Please write out every entry below exactly, leaving out any pictures.

##########

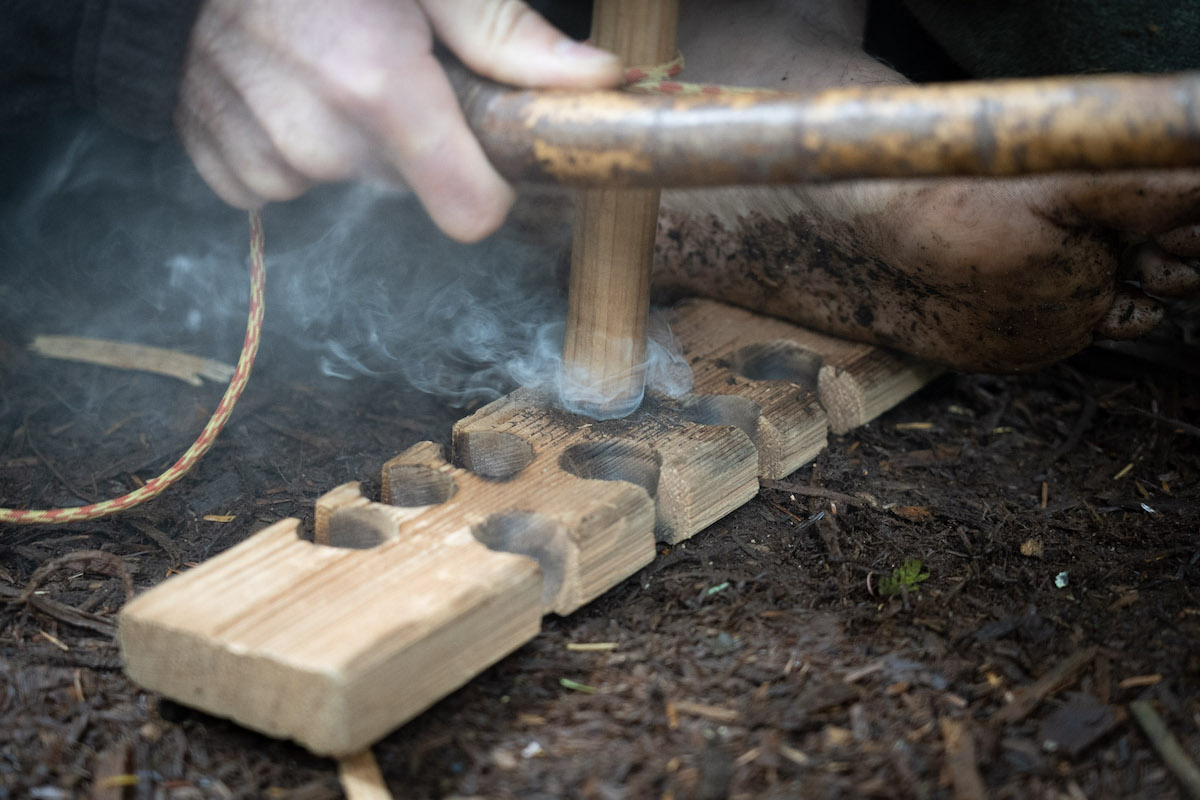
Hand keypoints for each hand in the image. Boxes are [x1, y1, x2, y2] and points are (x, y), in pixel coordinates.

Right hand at [176, 0, 621, 240]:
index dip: (489, 187)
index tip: (482, 149)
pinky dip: (286, 144)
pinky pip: (278, 182)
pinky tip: (278, 85)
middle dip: (413, 140)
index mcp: (379, 90)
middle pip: (409, 187)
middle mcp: (317, 138)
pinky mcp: (216, 157)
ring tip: (321, 59)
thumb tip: (597, 79)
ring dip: (343, 136)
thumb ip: (506, 35)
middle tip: (385, 61)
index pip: (470, 213)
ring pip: (342, 180)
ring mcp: (259, 152)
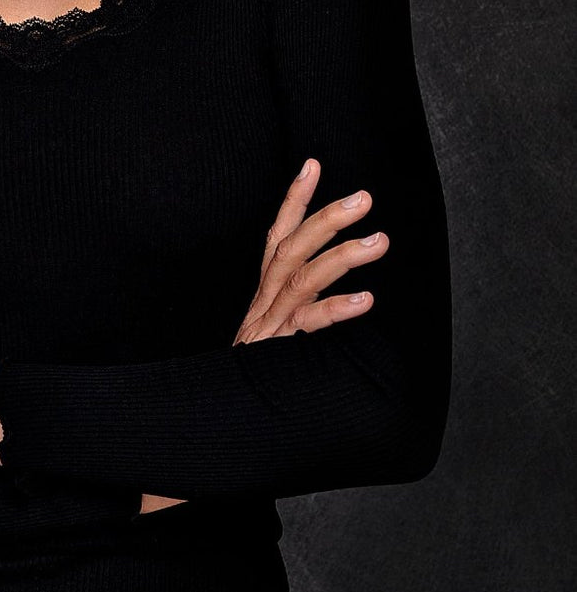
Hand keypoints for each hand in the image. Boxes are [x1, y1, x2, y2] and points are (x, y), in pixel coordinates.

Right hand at [138, 158, 388, 514]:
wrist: (211, 428)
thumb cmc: (251, 384)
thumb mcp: (274, 340)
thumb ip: (298, 315)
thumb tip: (344, 293)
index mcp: (263, 296)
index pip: (277, 236)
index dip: (294, 199)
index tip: (314, 163)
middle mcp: (262, 304)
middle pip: (291, 247)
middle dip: (326, 216)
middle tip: (365, 197)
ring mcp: (266, 327)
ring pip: (301, 277)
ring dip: (342, 254)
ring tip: (380, 241)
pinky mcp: (273, 352)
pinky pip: (305, 325)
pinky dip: (335, 308)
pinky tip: (367, 300)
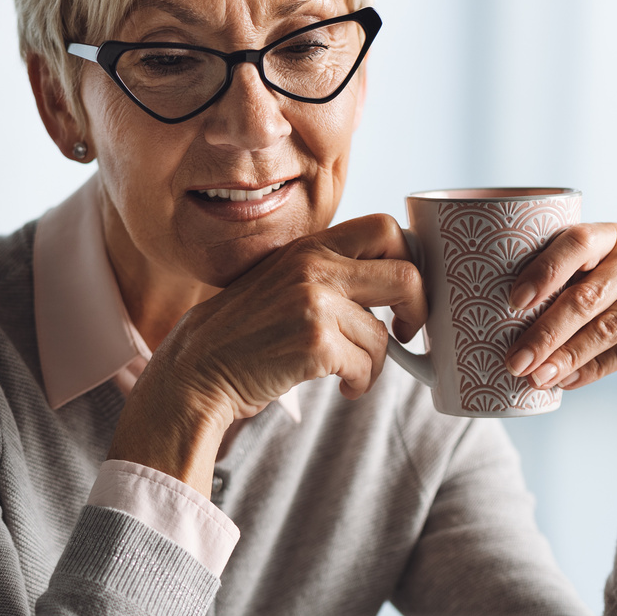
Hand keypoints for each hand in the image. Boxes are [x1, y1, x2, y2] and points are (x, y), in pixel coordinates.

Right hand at [107, 215, 426, 492]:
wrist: (197, 368)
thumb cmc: (244, 333)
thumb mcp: (282, 282)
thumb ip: (326, 273)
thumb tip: (393, 282)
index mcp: (309, 247)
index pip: (385, 228)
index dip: (409, 260)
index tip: (404, 291)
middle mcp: (314, 267)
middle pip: (406, 276)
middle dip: (419, 309)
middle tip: (408, 331)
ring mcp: (314, 305)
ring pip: (383, 336)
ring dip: (375, 364)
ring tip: (349, 373)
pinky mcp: (315, 345)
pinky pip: (366, 367)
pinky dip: (359, 384)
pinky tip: (340, 387)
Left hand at [504, 223, 616, 490]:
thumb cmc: (606, 306)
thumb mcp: (582, 285)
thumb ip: (545, 288)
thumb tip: (461, 315)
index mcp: (609, 234)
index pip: (576, 242)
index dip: (544, 271)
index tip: (511, 302)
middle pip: (589, 294)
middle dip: (546, 332)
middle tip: (513, 361)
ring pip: (609, 326)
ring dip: (566, 356)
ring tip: (534, 376)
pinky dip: (593, 369)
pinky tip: (565, 382)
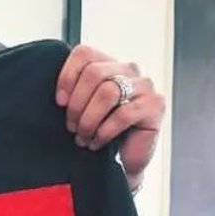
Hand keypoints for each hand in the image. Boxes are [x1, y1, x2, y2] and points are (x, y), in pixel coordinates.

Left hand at [55, 44, 165, 187]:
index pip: (85, 53)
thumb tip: (58, 94)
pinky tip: (97, 142)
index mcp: (109, 64)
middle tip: (71, 126)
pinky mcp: (155, 105)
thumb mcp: (82, 107)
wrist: (123, 162)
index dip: (68, 76)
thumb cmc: (99, 132)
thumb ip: (73, 91)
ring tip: (83, 137)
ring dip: (89, 119)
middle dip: (77, 104)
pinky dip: (105, 131)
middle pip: (94, 72)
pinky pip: (124, 114)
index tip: (59, 102)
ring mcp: (145, 86)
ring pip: (108, 92)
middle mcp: (129, 69)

##########

Solution:
Hand keypoints for each hand in the image. Boxes are [x1, y1, x2, y2] and points are (x, y), in pixel coordinates.

Right hand at [176, 0, 621, 240]:
index dip: (489, 187)
index tip: (482, 149)
pinky dip: (286, 144)
pinky pip: (278, 182)
pinky tip: (278, 85)
middle dip: (413, 140)
index mcp: (379, 90)
middle pip: (409, 187)
middle mcp: (317, 138)
pinky mcp: (216, 157)
ring tip: (321, 59)
thumb tip: (597, 79)
ring dip: (343, 136)
thumb ip: (506, 35)
middle tip: (385, 61)
index pip: (470, 213)
ring pip: (342, 180)
ring mcp: (259, 152)
Hand keypoints for each hand in the image. Boxes are [x1, y1, x2, y2] and points are (x, y), in pixel coordinates.

Right hand at [138, 158, 388, 514]:
wrist: (211, 428)
thumb cmc: (251, 384)
thumb mcp: (274, 340)
thumb ip: (298, 315)
thumb tip: (344, 293)
index mcp: (263, 296)
index pip: (277, 236)
index dip: (294, 199)
index tip: (314, 163)
middle mcp: (262, 304)
middle pip: (291, 247)
middle dip: (326, 216)
middle tip: (365, 197)
ring mcp: (266, 327)
ring pip: (301, 277)
ring dip: (342, 254)
ring tip: (380, 241)
pinky mcp: (273, 352)
pinky pip: (305, 325)
pinky dip: (335, 308)
pinky tip: (367, 300)
Hand keypoints for each hand in the image. Boxes are [x1, y1, x2, y2] and points are (x, y), in pixel coordinates.

Right hand at [107, 215, 426, 492]:
wrist: (197, 368)
thumb cmc: (244, 333)
thumb mcp: (282, 282)
thumb ip: (326, 273)
thumb tip: (393, 282)
index mcp: (309, 247)
index pip: (385, 228)
index dip: (409, 260)
index tip: (404, 291)
middle mcp: (314, 267)
middle pip: (406, 276)
middle dip: (419, 309)
middle tip: (408, 331)
ring mcp: (314, 305)
ring pip: (383, 336)
ring dip: (375, 364)
ring tip: (349, 373)
pinky mcp: (315, 345)
pinky pip: (366, 367)
pinky dip: (359, 384)
pinky tip: (340, 387)
Left hand at [504, 223, 616, 490]:
thumb cmc: (606, 306)
thumb mcp: (582, 285)
thumb ip: (545, 288)
thumb tip: (461, 315)
index mcp: (609, 234)
index pip: (576, 242)
index dip: (544, 271)
index tip: (511, 302)
middle pip: (589, 294)
middle dip: (546, 332)
middle tip: (513, 361)
ring pip: (609, 326)
ring dip: (566, 356)
ring tip: (534, 376)
pinky dip: (593, 369)
pinky tip: (565, 382)
Hand keypoints for each hand in the image. Boxes are [x1, y1, x2, y2] and points are (x, y), in pixel coordinates.

Left hand at [55, 44, 165, 187]:
index pip: (85, 53)
thumb tip: (58, 94)
pinky tip: (97, 142)
index mcp: (109, 64)
middle tip: (71, 126)
pinky mcp: (155, 105)
thumb mcp: (82, 107)
wrist: (123, 162)
index dip: (68, 76)
thumb cmc: (99, 132)
thumb ip: (73, 91)
ring tip: (83, 137)
ring dip: (89, 119)
middle dip: (77, 104)
pinky dip: (105, 131)
middle pip: (94, 72)
pinky pip: (124, 114)
index tip: (59, 102)
ring mcp: (145, 86)
ring pip: (108, 92)
middle mcp: (129, 69)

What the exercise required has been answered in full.